Segundo a neurologista Polyana Piza, do Hospital Israelita Albert Einstein, o AVC pode ser isquêmico (quando ocorre o bloqueio da circulação do sangue em determinada região do cérebro) ou hemorrágico (quando há o rompimento de um vaso cerebral).
O primeiro exame para determinar o que está acontecendo é a tomografia computadorizada, que é mais rápida e diferencia o AVC isquêmico do hemorrágico – o que é essencial para determinar a conduta do tratamento. Em seguida, dependendo da necessidade, é feita a ressonância magnética para confirmação ou não do AVC.

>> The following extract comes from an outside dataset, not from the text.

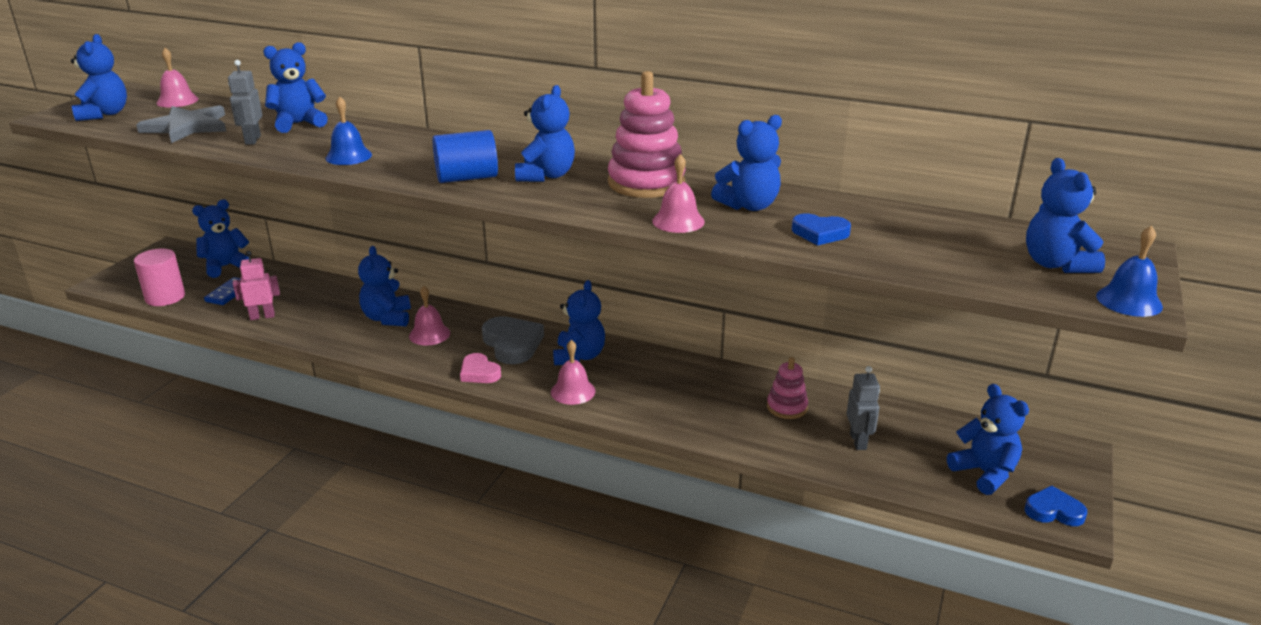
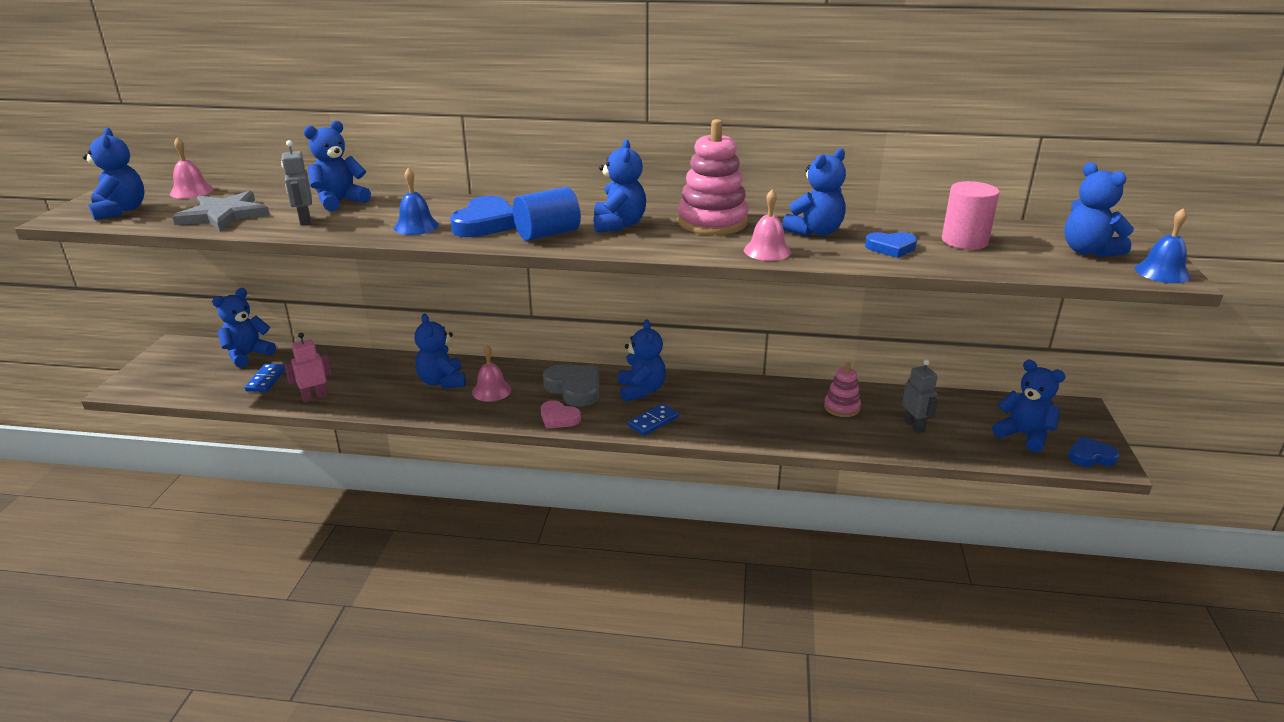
camera: 15 degrees left, 0 degrees up
(165, 297) = (199, 392): pink cylinder -> pink cylinder (964, 241)
(416, 160) = (485, 223): none -> blue heart
(573, 391) = (653, 422): pink bell -> blue domino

No caso de um AVC isquêmico, se o paciente procurar atendimento nas primeiras quatro horas e meia após o início dos sintomas, é possível reverter o quadro por meio de um procedimento endovenoso. Em até 24 horas após os sintomas, a depender do caso, é possível fazer uma trombectomia mecânica (procedimento por cateterismo para retirar o coágulo). Por isso é tão importante que os pacientes saibam identificar os sinais de que há algo de errado, pois quanto mais cedo procurar ajuda, menor a chance de sequelas.
Como identificar
Nem sempre o AVC vem acompanhado de sintomas físicos ou motores (como paralisia de um dos lados da face, boca caída, dificuldade de falar, perda de coordenação). Tudo vai depender do território atingido – no caso de Godoi, a região afetada foi a região occiptal, responsável pela interpretação neurológica do campo visual, por isso a perda da visão periférica.
“O território mais comumente atingido é o irrigado pela artéria cerebral média, responsável pela irrigação da parte motora. Por isso, as pessoas estão mais acostumadas aos sintomas relacionados aos movimentos”, explicou Piza.
Uma das formas de acender o sinal de alerta é aprender a identificar a duração do episódio da aura. Em geral, explica Polyana, a aura clássica é caracterizada por distúrbios temporários que incluem alterações visuais, visão turva com presença de brilhos, luzes e manchas que podem se locomover no campo visual do paciente. Ela costuma anteceder a dor de cabeça e dura de cinco a 60 minutos –raramente passa disso. A aura desaparece quando a dor cessa e, junto com ela, somem os distúrbios visuais.
“Se o paciente chega num consultório ou num pronto-socorro relatando uma alteração visual aguda é preciso investigar e ele necessariamente deve ser submetido a um exame de imagem para o diagnóstico correto”, enfatizou a neurologista. “Qualquer sintoma agudo em neurologia tem como principal causa um problema vascular, mesmo que ele não seja persistente”, disse. No caso de Godoi, o que ele sofreu não foi uma enxaqueca com aura e sim um AVC – a duração da suposta aura foi o sinal de alerta.
O AVC é a principal causa de morbidade e a segunda principal de morte no mundo todo. Segundo a especialista do Einstein, um a cada quatro pacientes que sofrem de enxaqueca tem o episódio com aura. Piza ressalta que a melhor maneira de prevenir é fazer o acompanhamento com um neurologista para um tratamento profilático, que evite a ocorrência da crise de enxaqueca. “Existem diferentes classes de medicações indicadas para diferentes perfis de pacientes”, disse.